[EXTRACTED TEXT]
■ ■ ■ ■ ■ ■ ■
Maximizing Hydrocarbon Recovery with Seismic Data

Treat Your Seismic Data with Respect and You’ll be Rewarded with Increased Production

by Brendan J Keating,  Geophysics Consultant advising OPC

During my thirty-one years working as a geophysicist in the Worldwide E&P Industry I’ve witnessed big changes in the methods of seismic interpretation. Gone are the days when we used paper copies of 2D seismic lines, coloured pencils and hand-drawn paper maps to find oil and gas. Modern seismic interpretations are performed using digital 3D seismic data loaded onto workstations. These changes have been brought about primarily by the fantastic improvements in computer hardware and software.

Seismic 3dToday geoscientists can map oil and gas fields with a level of precision and detail unimaginable in the days of paper seismic data. They can go further by using the digital depth maps as starting points for integration with geological and reservoir engineering data to create static and dynamic models of the fields. In addition modern computer workstations and software allow additional information on reservoir properties to be extracted from the seismic data, a process referred to as quantitative geophysical analysis. By building accurate reservoir models E&P companies can optimise the numbers and locations of planned production and injection wells and thereby maximise the hydrocarbon production from their fields.

Whilst it is true that large volumes of oil and gas were discovered using paper 2D seismic data during the 20th Century, the sparseness of the data often meant that it was difficult to optimize recovery from the fields. It is only through the use of 21st Century digital technology and 3D seismic data that we can really begin to maximise the recovery of hydrocarbons. These improvements have led to the rejuvenation of many mature fields around the World. A good example is the Forties Field in the UK North Sea, which was discovered by BP in 1970 (using paper 2D seismic data and coloured pencils) and brought onstream in 1975. By 2003 BP had recovered 2.4 billion barrels of oil from the field. The current Operator (Apache Corporation) is investing in modern evaluation techniques, including quantitative geophysical analysis, to increase the ultimate recovery of oil from the field. They expect to recover an additional 800 million barrels of oil. Similar success stories can be found elsewhere in the North Sea and US.


However as a consultant I’m still surprised to discover that some clients do not follow the approach of companies like Apache and take full advantage of the modern seismic processing capabilities and the useful information which can be extracted from the data. By ignoring this information these companies often waste money drilling expensive wells in poorly chosen locations and hence fail to maximise hydrocarbon recovery efficiency. Yet a relatively small amount of money spent on analysing the seismic data would help to put the well in the optimum location.

A common problem is the drilling of wells into fault zones. Faults should generally be avoided by wells because they can remove reservoir rock and act as baffles to hydrocarbon flow. Even worse they can act as conduits for formation water to flow into the well. Quite often the field itself will be covered by high quality modern 3D seismic data. The data will have been processed to Pre-Stack Time Migration (and sometimes through to Pre-Stack Depth Migration.) The early appraisal and production wells will have been drilled on locations mapped using these data. However the errors in selecting optimum locations for new wells will often stem from the belief that the final processed 3D seismic data is somehow perfect.
■ ■ ■ ■ ■ ■ ■
[DATASET EXTRACT]
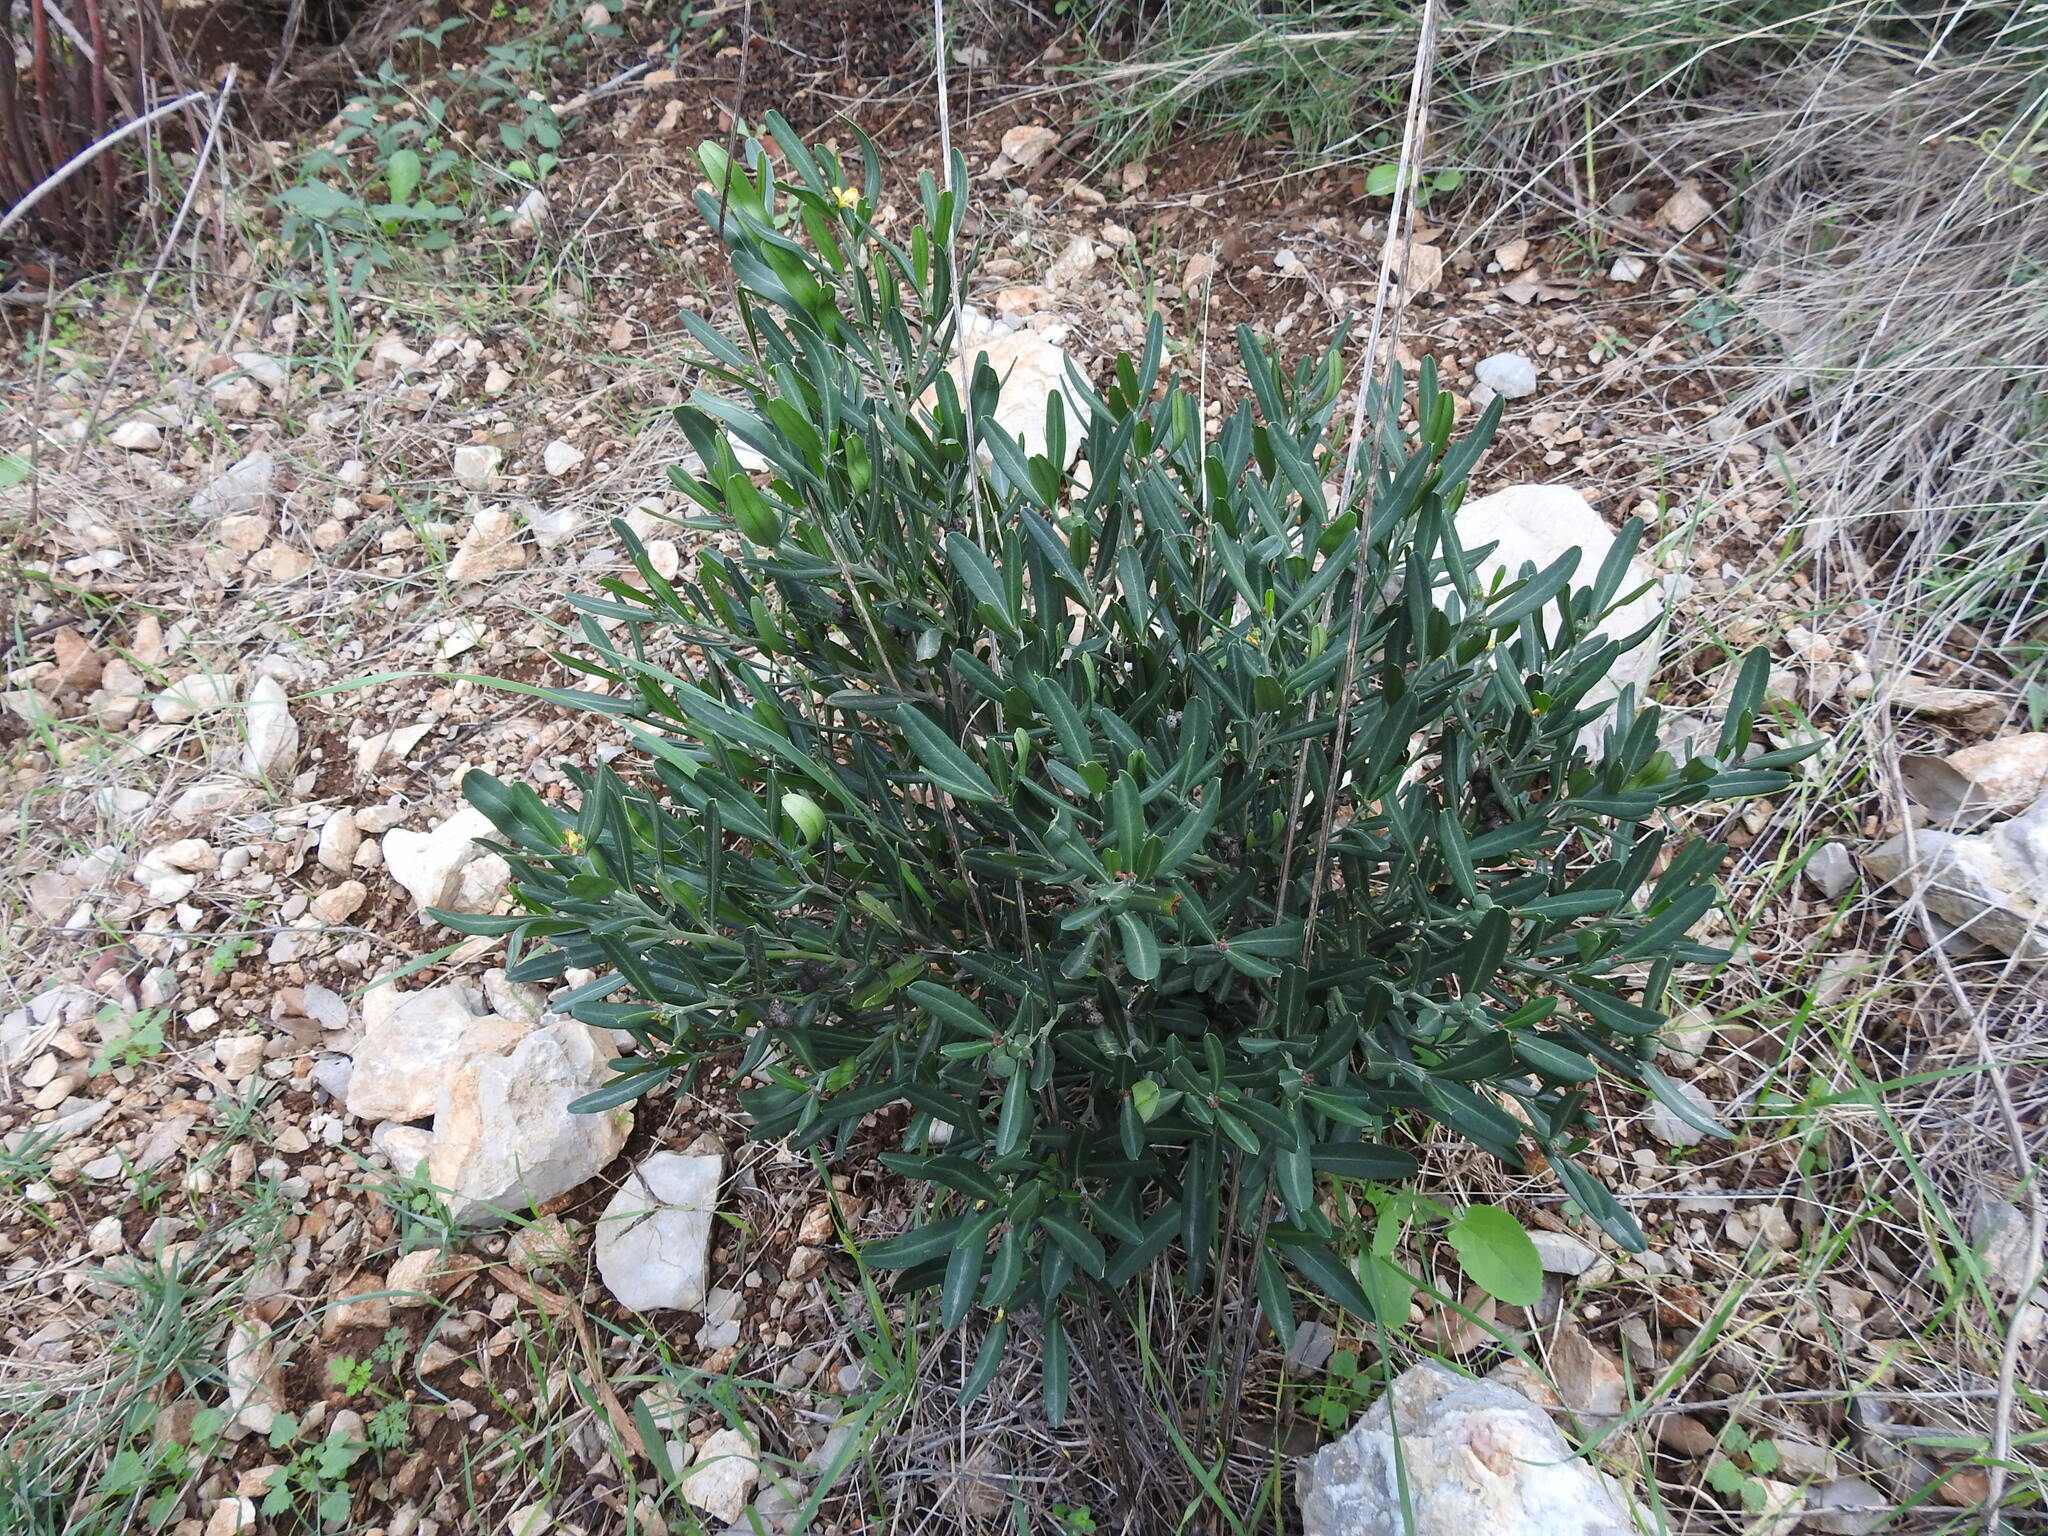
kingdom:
■ ■ ■ ■ ■ ■ ■
[DO THIS]
Quote the passage of the seismic data article between "During my thirty-one" and "hardware and software.", inclusive.

[COMPLETE RESPONSE]
During my thirty-one years working as a geophysicist in the Worldwide E&P Industry I’ve witnessed big changes in the methods of seismic interpretation. Gone are the days when we used paper copies of 2D seismic lines, coloured pencils and hand-drawn paper maps to find oil and gas. Modern seismic interpretations are performed using digital 3D seismic data loaded onto workstations. These changes have been brought about primarily by the fantastic improvements in computer hardware and software.